**What you should do:** Output exactly the lines below, starting with the line that has "Copy the code" and going on through the line that has "A new window", both included, and no other lines.

**Data records:**
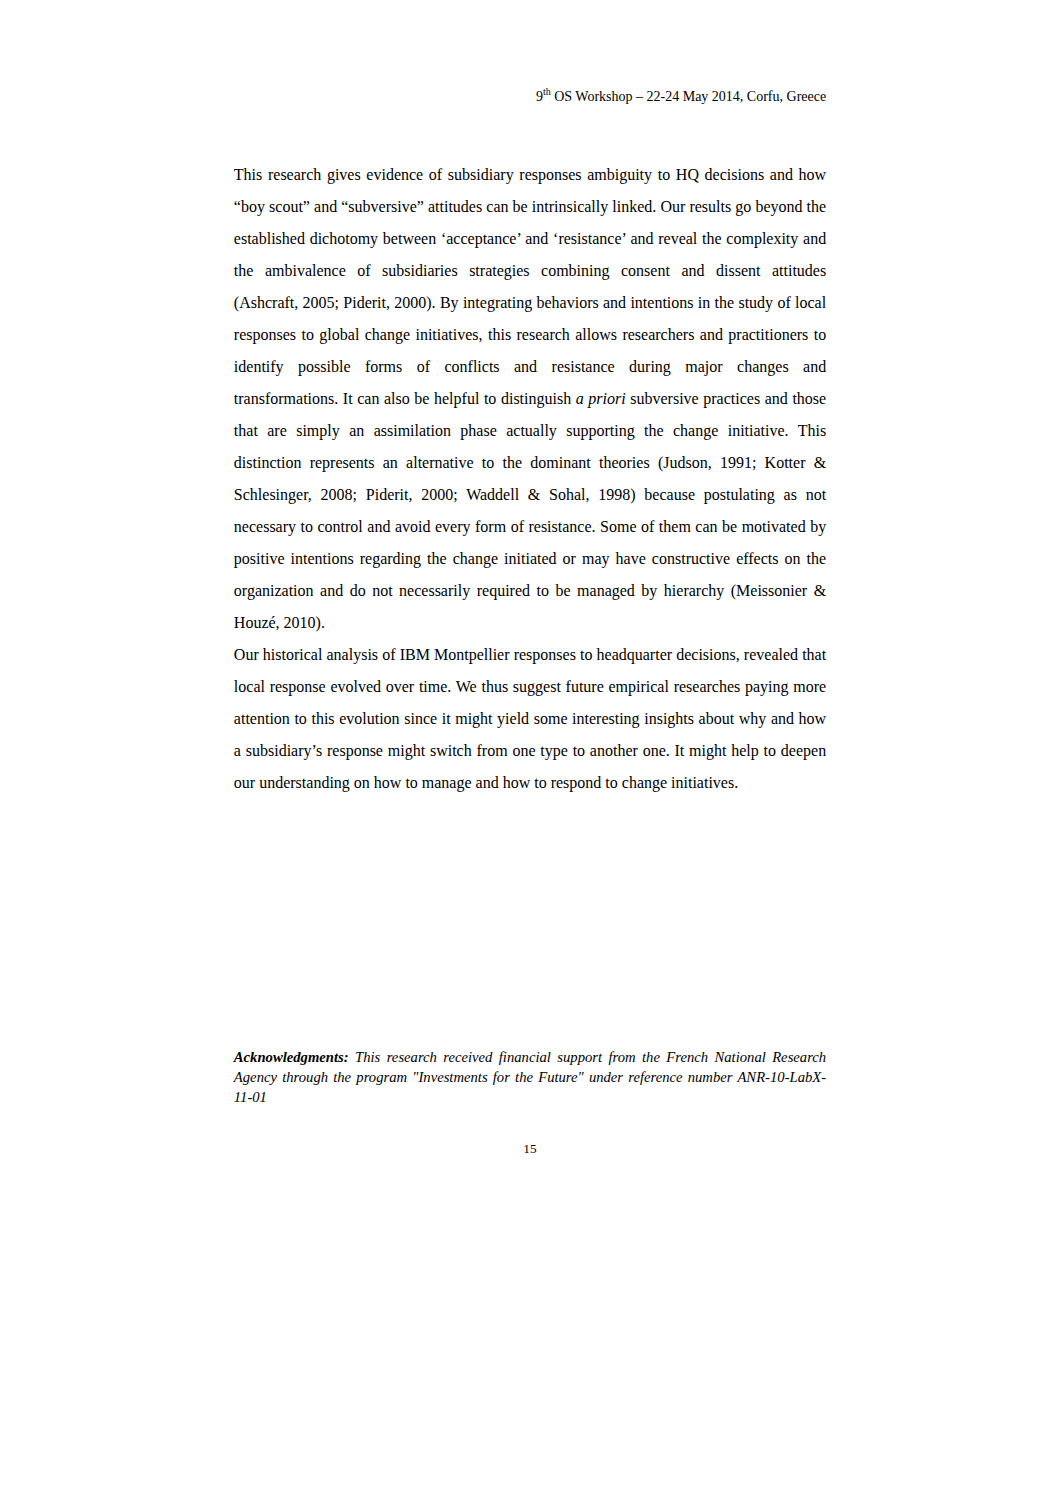9th OS Workshop – 22-24 May 2014, Corfu, Greece
This research gives evidence of subsidiary responses ambiguity to HQ decisions and how “boy scout” and “subversive” attitudes can be intrinsically linked. Our results go beyond the established dichotomy between ‘acceptance’ and ‘resistance’ and reveal the complexity and the ambivalence of subsidiaries strategies combining consent and dissent attitudes (Ashcraft, 2005; Piderit, 2000). By integrating behaviors and intentions in the study of local responses to global change initiatives, this research allows researchers and practitioners to identify possible forms of conflicts and resistance during major changes and transformations. It can also be helpful to distinguish a priori subversive practices and those that are simply an assimilation phase actually supporting the change initiative. This distinction represents an alternative to the dominant theories (Judson, 1991; Kotter & Schlesinger, 2008; Piderit, 2000; Waddell & Sohal, 1998) because postulating as not necessary to control and avoid every form of resistance. Some of them can be motivated by positive intentions regarding the change initiated or may have constructive effects on the organization and do not necessarily required to be managed by hierarchy (Meissonier & Houzé, 2010).
Our historical analysis of IBM Montpellier responses to headquarter decisions, revealed that local response evolved over time. We thus suggest future empirical researches paying more attention to this evolution since it might yield some interesting insights about why and how a subsidiary’s response might switch from one type to another one. It might help to deepen our understanding on how to manage and how to respond to change initiatives.
Acknowledgments: This research received financial support from the French National Research Agency through the program "Investments for the Future" under reference number ANR-10-LabX-11-01
15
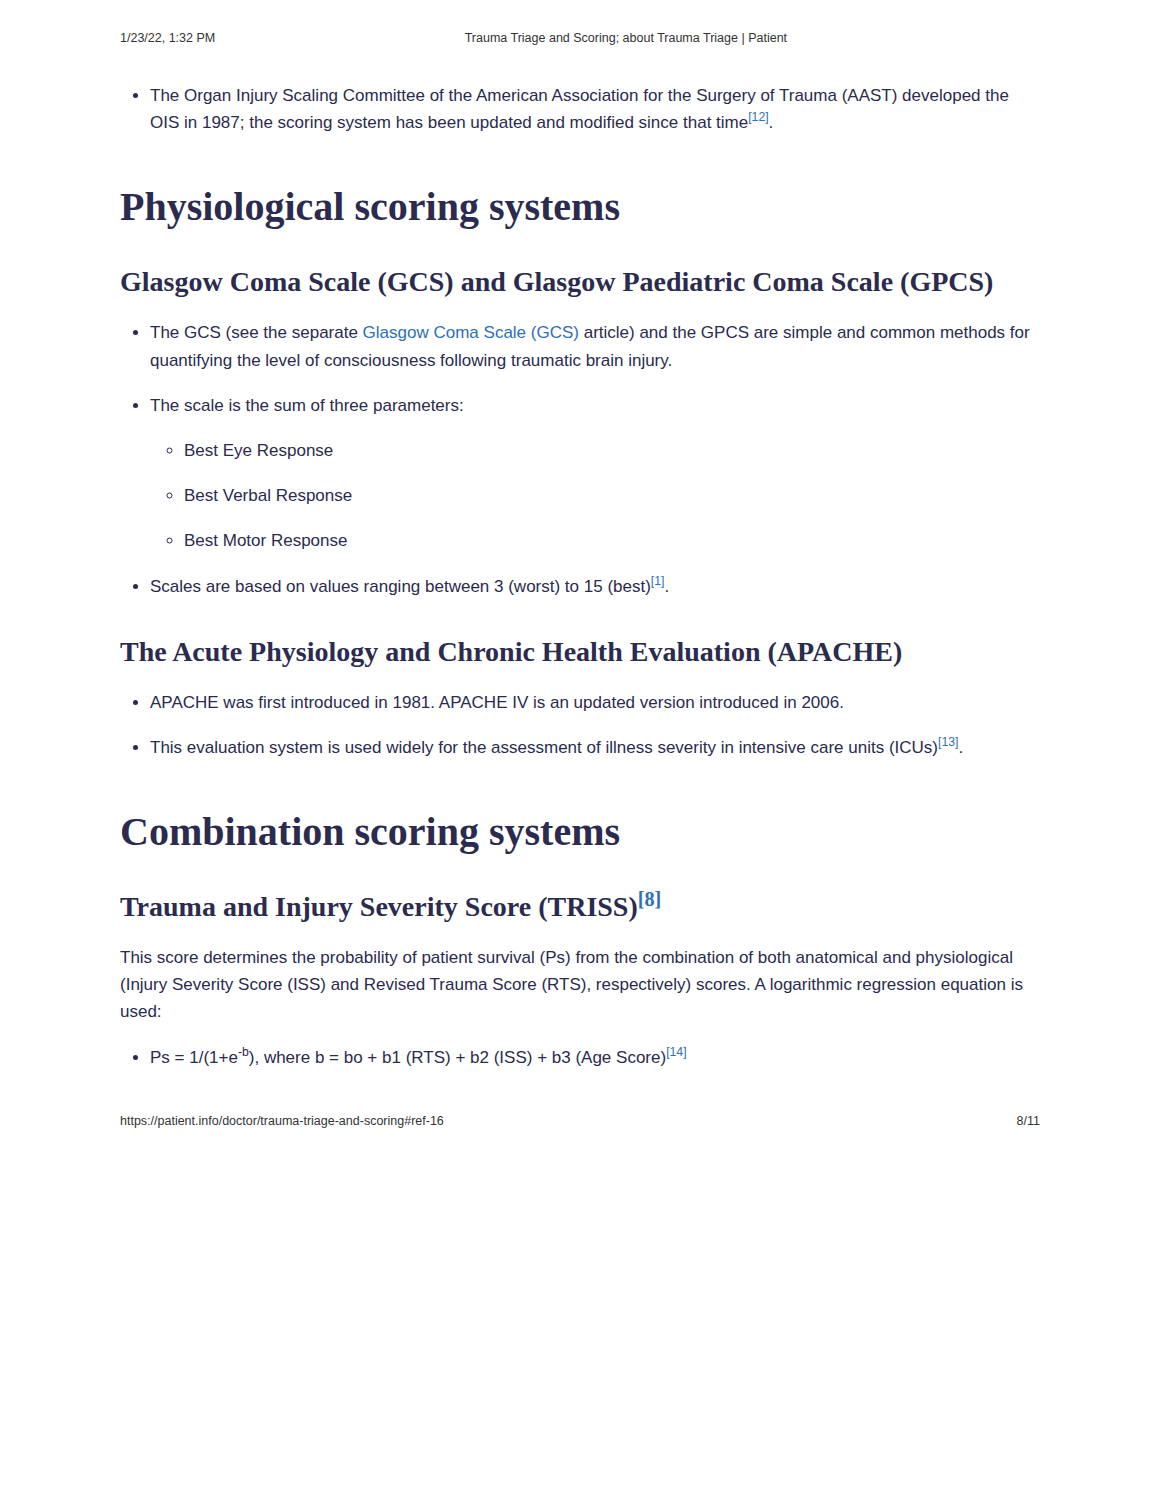1/23/22, 1:32 PM Trauma Triage and Scoring; about Trauma Triage | Patient
The Organ Injury Scaling Committee of the American Association for the Surgery of Trauma (AAST) developed the OIS in 1987; the scoring system has been updated and modified since that time[12].
Physiological scoring systems
Glasgow Coma Scale (GCS) and Glasgow Paediatric Coma Scale (GPCS)
The GCS (see the separate Glasgow Coma Scale (GCS) article) and the GPCS are simple and common methods for quantifying the level of consciousness following traumatic brain injury.
The scale is the sum of three parameters:
Best Eye Response
Best Verbal Response
Best Motor Response
Scales are based on values ranging between 3 (worst) to 15 (best)[1].
The Acute Physiology and Chronic Health Evaluation (APACHE)
APACHE was first introduced in 1981. APACHE IV is an updated version introduced in 2006.
This evaluation system is used widely for the assessment of illness severity in intensive care units (ICUs)[13].
Combination scoring systems
Trauma and Injury Severity Score (TRISS)[8]
This score determines the probability of patient survival (Ps) from the combination of both anatomical and physiological (Injury Severity Score (ISS) and Revised Trauma Score (RTS), respectively) scores. A logarithmic regression equation is used:
Ps = 1/(1+e-b), where b = bo + b1 (RTS) + b2 (ISS) + b3 (Age Score)[14]
https://patient.info/doctor/trauma-triage-and-scoring#ref-16 8/11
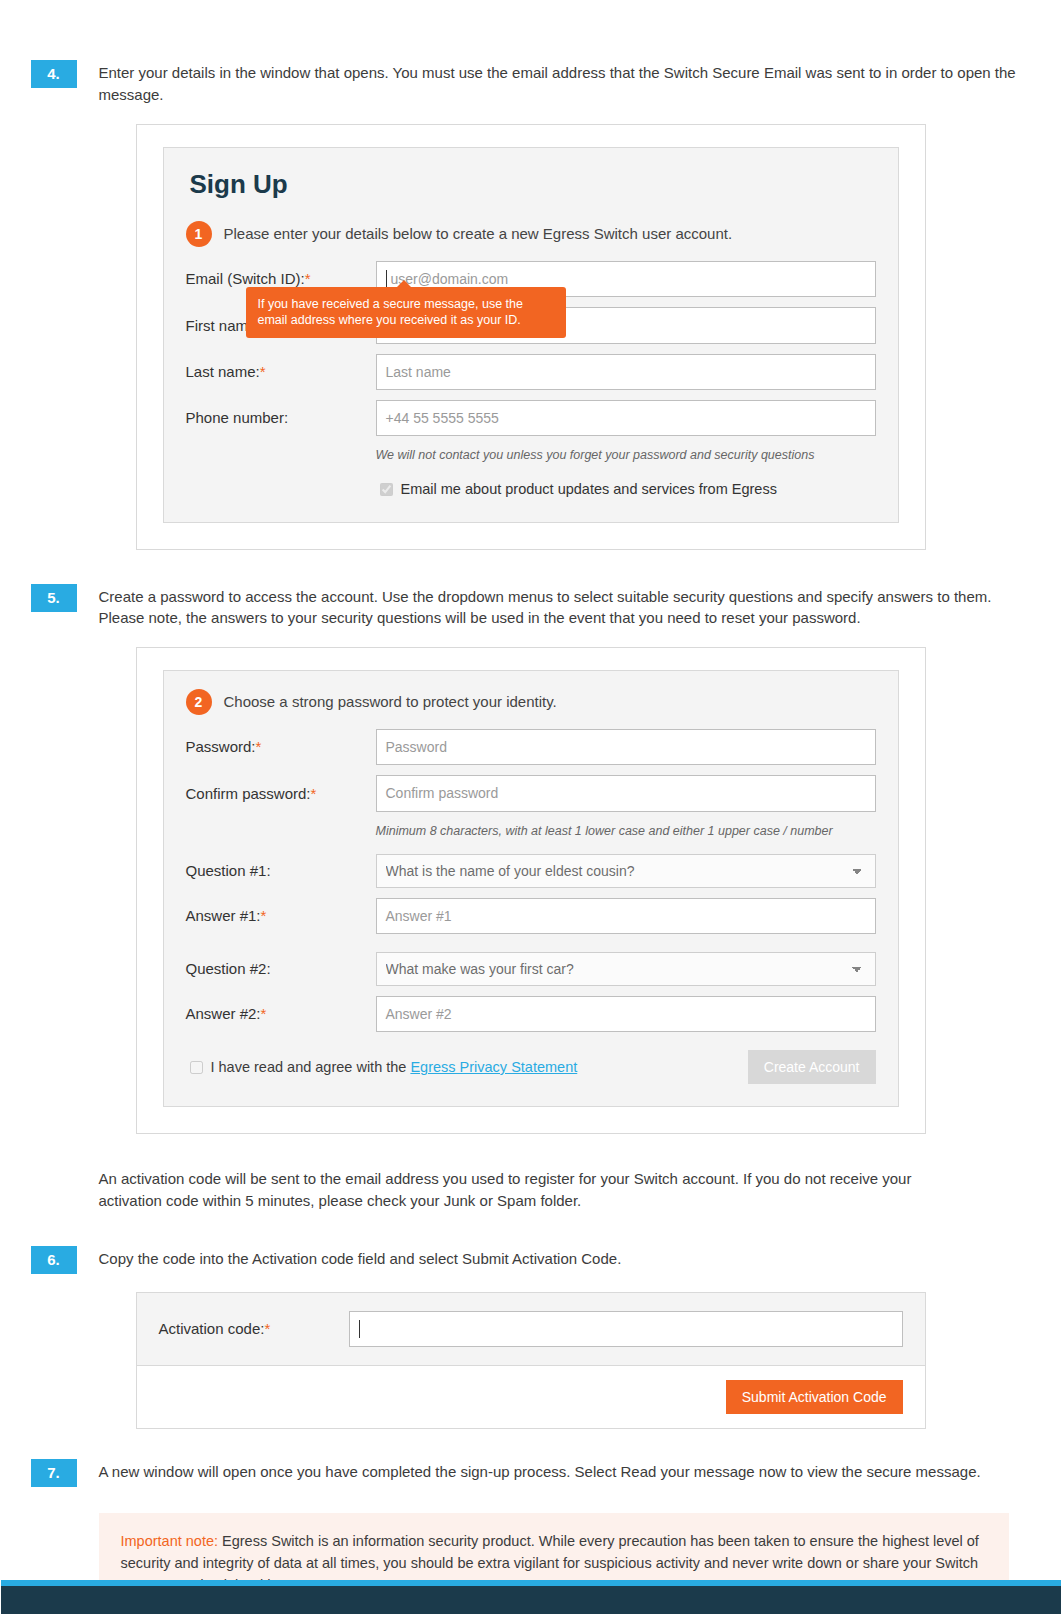4.
Enter your details in the window that opens. You must use the email address that the Switch Secure Email was sent to in order to open the message.
Sign Up
1
Please enter your details below to create a new Egress Switch user account.
Email (Switch ID):*
user@domain.com
If you have received a secure message, use the email address where you received it as your ID.
First name:*
First name
Last name:*
Last name
Phone number:
+44 55 5555 5555
We will not contact you unless you forget your password and security questions
Email me about product updates and services from Egress
5.
Create a password to access the account. Use the dropdown menus to select suitable security questions and specify answers to them. Please note, the answers to your security questions will be used in the event that you need to reset your password.
2
Choose a strong password to protect your identity.
Password:*
Password
Confirm password:*
Confirm password
Minimum 8 characters, with at least 1 lower case and either 1 upper case / number
Question #1:
What is the name of your eldest cousin?
Answer #1:*
Answer #1
Question #2:
What make was your first car?
Answer #2:*
Answer #2
I have read and agree with the Egress Privacy Statement
Create Account
An activation code will be sent to the email address you used to register for your Switch account. If you do not receive your activation code within 5 minutes, please check your Junk or Spam folder.
6.
Copy the code into the Activation code field and select Submit Activation Code.
Activation code:*
Submit Activation Code
7.
A new window will open once you have completed the sign-up process. Select Read your message now to view the secure message.
Important note: Egress Switch is an information security product. While every precaution has been taken to ensure the highest level of security and integrity of data at all times, you should be extra vigilant for suspicious activity and never write down or share your Switch account credentials with anyone.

**Your response:**
Copy the code into the Activation code field and select Submit Activation Code.
Activation code:*
Submit Activation Code
7.
A new window will open once you have completed the sign-up process. Select Read your message now to view the secure message.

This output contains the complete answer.